Sur les conclusions de la société Editions Larousse tendant à ce que Mme B...soit déclarée apte à son poste de chef de fabrication et, le cas échéant, à ce qu'une expertise médicale de Mme B...soit ordonnée avant-dire-droit :
6. Aux termes de l'article L. 911-2 du code de justice administrative: " Lorsque sa décision implique nécessairement qu'une personne morale de droit public ou un organisme de droit privé chargé de la gestion d'un service public prenne à nouveau une décision après une nouvelle instruction, la juridiction, saisie de conclusions en ce sens, prescrit, par la même décision juridictionnelle, que cette décision doit intervenir dans un délai déterminé ".
7. Les conclusions susvisées doivent être regardées comme des conclusions à fin d'injonction relevant du champ d'application des dispositions législatives précitées.
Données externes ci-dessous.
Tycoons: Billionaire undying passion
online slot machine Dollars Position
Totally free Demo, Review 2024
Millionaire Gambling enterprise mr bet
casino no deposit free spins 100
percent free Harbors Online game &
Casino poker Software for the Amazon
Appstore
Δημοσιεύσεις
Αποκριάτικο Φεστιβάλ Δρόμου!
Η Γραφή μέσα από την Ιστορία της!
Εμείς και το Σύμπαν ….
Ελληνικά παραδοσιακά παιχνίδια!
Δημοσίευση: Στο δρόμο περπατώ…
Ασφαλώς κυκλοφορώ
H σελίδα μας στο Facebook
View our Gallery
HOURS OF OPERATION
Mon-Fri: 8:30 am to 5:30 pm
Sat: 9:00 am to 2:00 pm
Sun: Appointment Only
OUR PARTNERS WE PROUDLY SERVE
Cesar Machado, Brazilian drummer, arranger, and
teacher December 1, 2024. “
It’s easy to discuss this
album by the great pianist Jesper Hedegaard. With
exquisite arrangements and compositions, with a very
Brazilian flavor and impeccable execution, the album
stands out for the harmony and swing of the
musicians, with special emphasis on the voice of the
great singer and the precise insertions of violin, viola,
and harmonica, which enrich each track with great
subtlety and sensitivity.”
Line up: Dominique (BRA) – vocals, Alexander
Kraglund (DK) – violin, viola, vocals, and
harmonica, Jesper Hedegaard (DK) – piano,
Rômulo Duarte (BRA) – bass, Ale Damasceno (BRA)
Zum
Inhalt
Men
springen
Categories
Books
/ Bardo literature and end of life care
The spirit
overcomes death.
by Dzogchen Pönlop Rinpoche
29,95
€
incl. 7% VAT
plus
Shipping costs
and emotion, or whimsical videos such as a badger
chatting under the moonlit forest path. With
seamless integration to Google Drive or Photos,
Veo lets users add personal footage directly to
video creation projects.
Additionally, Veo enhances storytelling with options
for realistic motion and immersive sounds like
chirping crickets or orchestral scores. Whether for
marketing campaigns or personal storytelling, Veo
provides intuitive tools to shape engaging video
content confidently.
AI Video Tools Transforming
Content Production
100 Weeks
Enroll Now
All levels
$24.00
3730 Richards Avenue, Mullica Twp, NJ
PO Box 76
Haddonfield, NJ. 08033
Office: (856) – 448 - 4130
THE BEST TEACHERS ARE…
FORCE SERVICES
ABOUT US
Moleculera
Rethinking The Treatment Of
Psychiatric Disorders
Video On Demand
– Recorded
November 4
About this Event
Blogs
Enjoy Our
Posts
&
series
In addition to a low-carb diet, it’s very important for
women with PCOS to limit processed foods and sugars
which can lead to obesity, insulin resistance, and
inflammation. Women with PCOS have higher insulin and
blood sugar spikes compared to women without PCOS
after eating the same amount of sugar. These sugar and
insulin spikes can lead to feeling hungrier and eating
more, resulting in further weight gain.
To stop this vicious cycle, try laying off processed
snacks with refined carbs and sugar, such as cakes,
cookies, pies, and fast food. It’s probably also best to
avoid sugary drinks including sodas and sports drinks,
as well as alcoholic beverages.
Eu égard au motif d'annulation ci-dessus retenu, l'exécution du présent arrêt implique nécessairement que l'inspecteur du travail prenne, conformément aux dispositions du code du travail, une nouvelle décision quant à l'aptitude ou l'inaptitude de Mme B...à son poste de travail au sein de la société Editions Larousse.
8. Enfin, les conclusions complémentaires tendant à ce qu'une expertise médicale de Mme B... soit ordonnée avant-dire-droit doivent être rejetées comme ne relevant pas des pouvoirs dévolus au juge administratif, qui ne saurait se substituer à l'administration à qui il appartient de prendre une décision.
Sur les conclusions présentées sur le fondement de l'article L. 761-1 du code de justice administrative :
9. En vertu des dispositions de l'article L. 761-1 du code de justice administrative la Cour ne peut pas faire bénéficier la partie tenue aux dépens ou la partie perdante du paiement par l'autre partie des frais liés à l'instance ; dès lors, les conclusions présentées à ce titre par Mme B...doivent être rejetées.
10. Dans les circonstances de l'espèce, il n'apparaît pas inéquitable de laisser à la charge de la société Editions Larousse les frais liés à l'instance.
DÉCIDE :
Article 1er : Le jugement n° 1409202/3-2 du 20 octobre 2015 du Tribunal administratif de Paris est annulé.
Article 2 : La décision du ministre du travail, de l'emploi, de la formation professionnelle et du dialogue social du 27 mars 2014 est annulée.
Article 3 : Il est enjoint à l'inspecteur du travail de prendre, conformément aux dispositions du code du travail, une nouvelle décision quant à l'aptitude ou l'inaptitude de Mme B...à son poste de travail au sein de la société Editions Larousse.
Article 4 : Il n'y a pas lieu de statuer sur les conclusions à fin d'appel incident présentées par Mme B....
Article 5 : Le présent arrêt sera notifié à la société Editions Larousse, à la ministre du travail et à Mme A...B....
Délibéré après l'audience du 12 juin 2017, à laquelle siégeaient :
- M. Lapouzade, président,
- M. Luben, président assesseur,
- Mme Bernard, premier conseiller.
Lu en audience publique, le 3 juillet 2017.
Le rapporteur,
I. LUBENLe président,
J. LAPOUZADELe greffier,
Y. HERBERLa République mande et ordonne à la ministre du travail en ce qui la concerne ou à tous huissiers de justice à ce requis en ce qui concerne les voies de droit commun contre les parties privées, de pourvoir à l'exécution de la présente décision.